Meine Amtszeit als Landrat werde ich mit einem Kassensturz beginnen. Wir benötigen dringend eine Aufgabenkritik. Die ITK Rheinland zeigt: Eine Stärkung der interkommunalen und regionalen Zusammenarbeit kann den Kommunen eine Entlastung ermöglichen. Darüber hinaus mochte ich aber mehr Verantwortung der Kommunen zulassen – etwa im Bereich der Wirtschaftsförderung. Auch auf der Ausgabenseite ist ganz sicher noch etwas zu holen. Anders als Herr Petrauschke in der Vergangenheit werde ich zum Beispiel nicht auf Kreiskosten zu Olympischen Spielen reisen.

Welche Probleme muss der Rhein-Kreis bei der weiteren Umsetzung der Inklusion vordringlich lösen?

Die Verzögerungstaktik gegen das Recht auf inklusive Bildung werde ich nicht weiterführen. Die Entscheidungsfreiheit der Eltern ist mir wichtig. Ich werde einen detaillierten Plan mit konkreter Kostenberechnung zur vollständigen Umsetzung der Inklusion vorlegen. Ein "kreisweites Konzept Barrierefreiheit" ist dringend erforderlich. Darin müssen Standards für alle öffentlichen Gebäude im Kreis formuliert und verwirklicht werden. Außerdem muss der Kreis endlich die vollen Kosten für die Qualifizierung der Inklusionsassistenten übernehmen.

Was kann der Rhein-Kreis tun, um die Kommunen bei der Bewältigung der Probleme im Zusammenhang mit der Unterbringung von Flüchtlingen zu unterstützen?

Der Rhein-Kreis Neuss ist vielfaltig und weltoffen.
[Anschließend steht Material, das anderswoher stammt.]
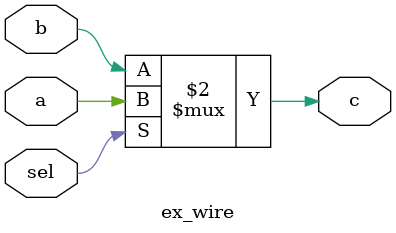
<source format=v>
module ex_wire(
        input wire  sel,
        input wire  a,
        input wire  b,
        output wire  c
);
//wire只能使用 assign连续赋值语句赋值 而且必须使用阻塞赋值  = 表阻塞
assign c=(sel == 1'b1)?a:b; //c必须是wire变量 a b可以是reg变量
/*
* 同等于
*   if(sel == 1'b1)
    *   c = a;
*   else 
    *   c=b;
*/
endmodule










</source>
Das zeigt sich schon heute im Engagement vieler stiller Helfer, die sich in menschlicher Bescheidenheit für ein gutes Zusammenleben von Flüchtlingen und Einheimischen einsetzen. Ich werde ein Team in der Verwaltung aufbauen und auch ehrenamtlich Engagierte, Kirchen und Verbände in die gemeinsame Arbeit einbinden, um Flüchtlinge schneller in unsere Gesellschaft eingliedern zu können und kurzfristige Engpässe und Herausforderungen in einzelnen Kommunen miteinander abzumildern.

Wie sichern Sie eine qualitativ hochwertige und ortsnahe Krankenhausversorgung? Gehört dazu auch eine engere Kooperation der Kreiskliniken mit den Häusern in städtischer und kirchlicher Trägerschaft?

Die Bürgerinnen und Bürger im Rhein-Kreis Neuss brauchen Krankenhäuser in ihrer Nahe. Wir müssen weiterhin eine gute Versorgung sicherstellen. Die getroffenen Strukturentscheidungen (Chefarzt für Gynäkologie für beide Hauser zuständig) bei den Kreiskrankenhausern waren richtig, da sie ein wirtschaftliches Handeln weiter ermöglichen. Auch die Investitionen in die Infrastruktur in Dormagen und die Modernisierung des OPs sind wichtige Schritte auf diesem Weg. Zukünftig können auch die Neusser Krankenhäuser auf diesem Weg stärker mit einbezogen werden, um weitere Synergien zu schaffen.